# what kind of baby food?



## Twister (Dec 28, 2011)

I've seen a few of you mention that you feed baby food and organic apple sauce. Are there particular kinds of baby food (as in variety not brand) that are better than others? Would the meat ones be good? Or just veggies or all kinds? If my girls are eating their Harlan blocks well is supplementing important? I guess they would get bored of the blocks?


----------



## RatMama13 (Aug 20, 2011)

My rats love the apple and other fruit baby foods. Haven't tried meat ones, but tried carrot and they weren't as fond of that. All of it should be fine so it's kind of a trial and error thing


----------



## teri (Jul 18, 2011)

My rats LOVE one called Country Breakfast, I think it is Beechnut brand, they love the meats and the stage 2 like spaghetti that has little chunks of pasta and meat.
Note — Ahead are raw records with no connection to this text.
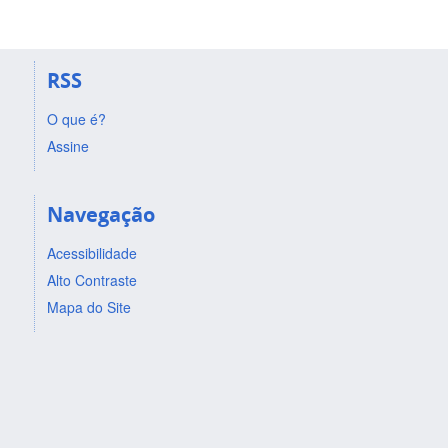
RSS
O que é?
Assine
Navegação
Acessibilidade
Alto Contraste
Mapa do Site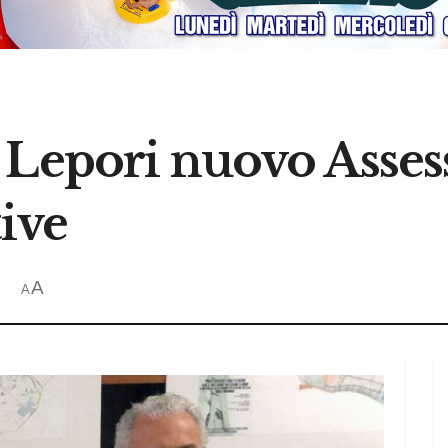
 Lepori nuovo Assess
tive
A
A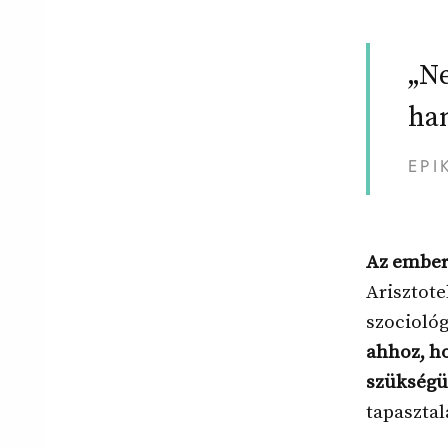
„Ne
han
EPI
Az ember 
Arisztote
szociológ
ahhoz, ho
szükségü
tapasztal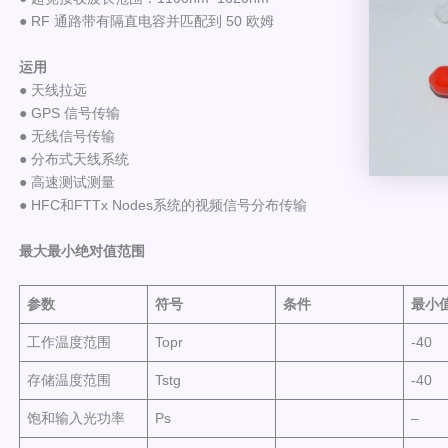
● RF 通路带有隔直电容并匹配到 50 欧姆
运用
● 天线拉远
● GPS 信号传输
● 无线信号传输
● 分布式天线系统
● 高速测试测量
● HFC和FTTx Nodes系统的视频信号分布传输
最大最小绝对值范围
参
数
符号
条件
最小
工作温度范围
Topr
-40
存储温度范围
Tstg
-40
饱和输入光功率
Ps
–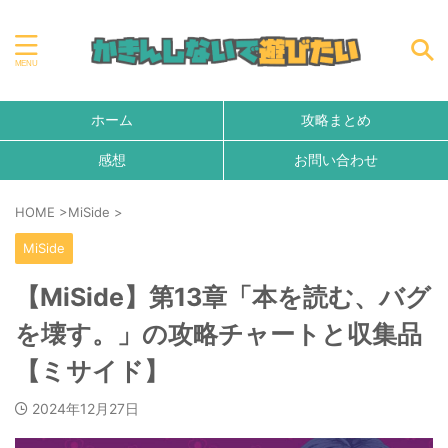
ホーム
攻略まとめ
感想
お問い合わせ
HOME
>
MiSide
>
MiSide
【MiSide】第13章「本を読む、バグ
を壊す。」の攻略チャートと収集品
【ミサイド】
2024年12月27日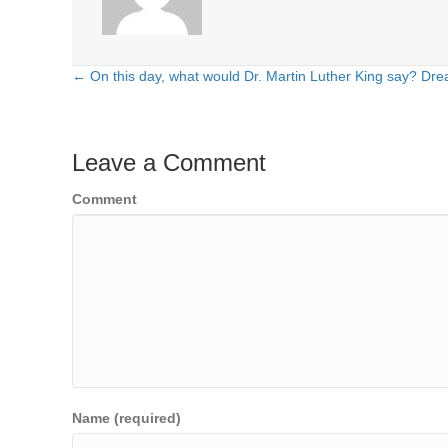
← On this day, what would Dr. Martin Luther King say? Dr
Posts
navigation
Leave a Comment
Comment
Name (required)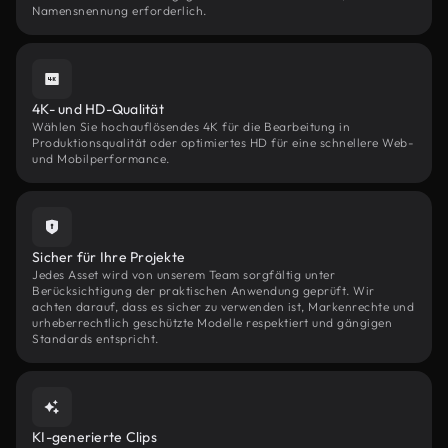
Namensnennung erforderlich.
4K- und HD-Qualität
Wählen Sie hochauflösendes 4K für die Bearbeitung in
Produktionsqualität oder optimiertes HD für eine schnellere Web-
und Mobilperformance.
Sicher für Ihre Projekte
Jedes Asset wird von unserem Team sorgfältig unter
Berücksichtigung der praktischen Anwendung geprüft. Wir
achten darauf, dass es sicher zu verwenden ist, Markenrechte und
urheberrechtlich geschützte Modelle respektiert und gängigen
Standards entspricht.
KI-generierte Clips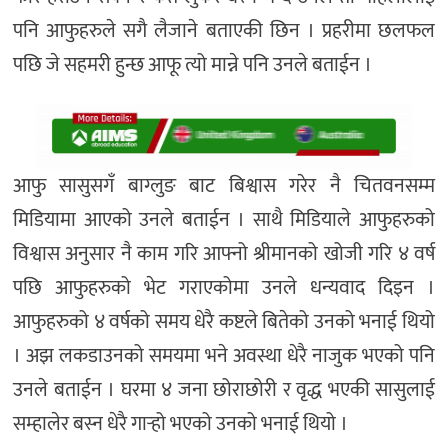
पनि आफुहरुले सगै लैजाने बताएकी छिन । प्रहरीमा छलफल
पछि जे सहमरी हुन्छ आफू त्यो मान्ने पनि उनले बताईन ।
आफु सासुसगँ बाग्लुङ बाट बिश्वास गरेर नै चितवनसम्म
मिडियामा आएको उनले बताईन । साथै मिडियाले आफुहरुको
विश्वास अनुसार नै काम गरि आफ्नो श्रीमानको खोजी गरि ४ वर्ष
पछि आफुहरुको भेट गराएकोमा उनले धन्यवाद दिइन ।
आफुहरुको ४ वर्षको समय धेरै कष्टले बितेको उनको भनाई थियो
। अझ लकडाउनको समयमा भने अवस्था धेरै नाजुक भएको पनि
उनले बताईन । घरमा ४ जना छोराछोरी र वृद्ध भएकी सासुलाई
सम्हालेर बस्न धेरै गार्‍हो भएको उनको भनाई थियो ।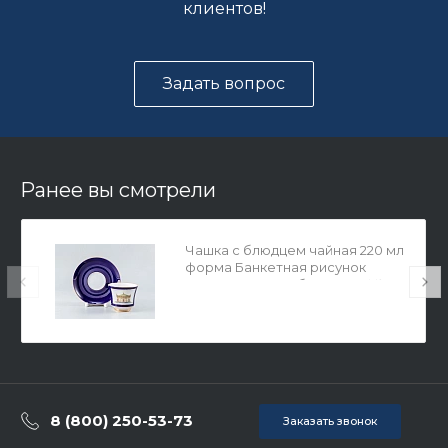
клиентов!
Задать вопрос
Ранее вы смотрели
Чашка с блюдцем чайная 220 мл
форма Банкетная рисунок
Классика Петербурга 52% №2
арт. 81.18103.00.1
8 (800) 250-53-73
Заказать звонок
Bananas are a favorite, it is really just trial and error for your rats taste.


----------



## BigBen (Nov 22, 2011)

My rats have seemed to enjoy every flavor I've given to them, whether fruit, vegetable, or meat-and-something mix. They also appear to enjoy fresh and baby-food fruits and vegetables pretty equally.


----------



## meekosan (Dec 23, 2011)

I don't remember the brand I bought at Walmart (yay for work), but I got 4 jars, ham, turkey, chicken, and beef. My Abby LOVES the ham and chicken ones. She literally shoved one of her babies aside to get at the dish because he was in her way. The other 'children' enjoyed each of them too but they are still experimenting with the new foots yet. I've found a particular favorite amongst everyone in my mischief - pizza crust LOL. I make mine homemade with less sauce but they were stealing the pieces from each other and it was adorably funny.


----------



## RatMama13 (Aug 20, 2011)

Mine also like the graduates rice cereal type foods. great for training and they come in a few flavors although i've only tried the strawberry ones


----------



## purple rat (Nov 9, 2010)

my guys didn't care for the baby food carrots, but they love the peas, bananas, apple, and pear/apple oatmeal


----------



## Adeline Nicholas (May 23, 2021)

I'm getting two male rats this coming weekend. I'm researching the heck out of everything I can find. Glad to know they like baby food. Baby food puffs should be a fave.


----------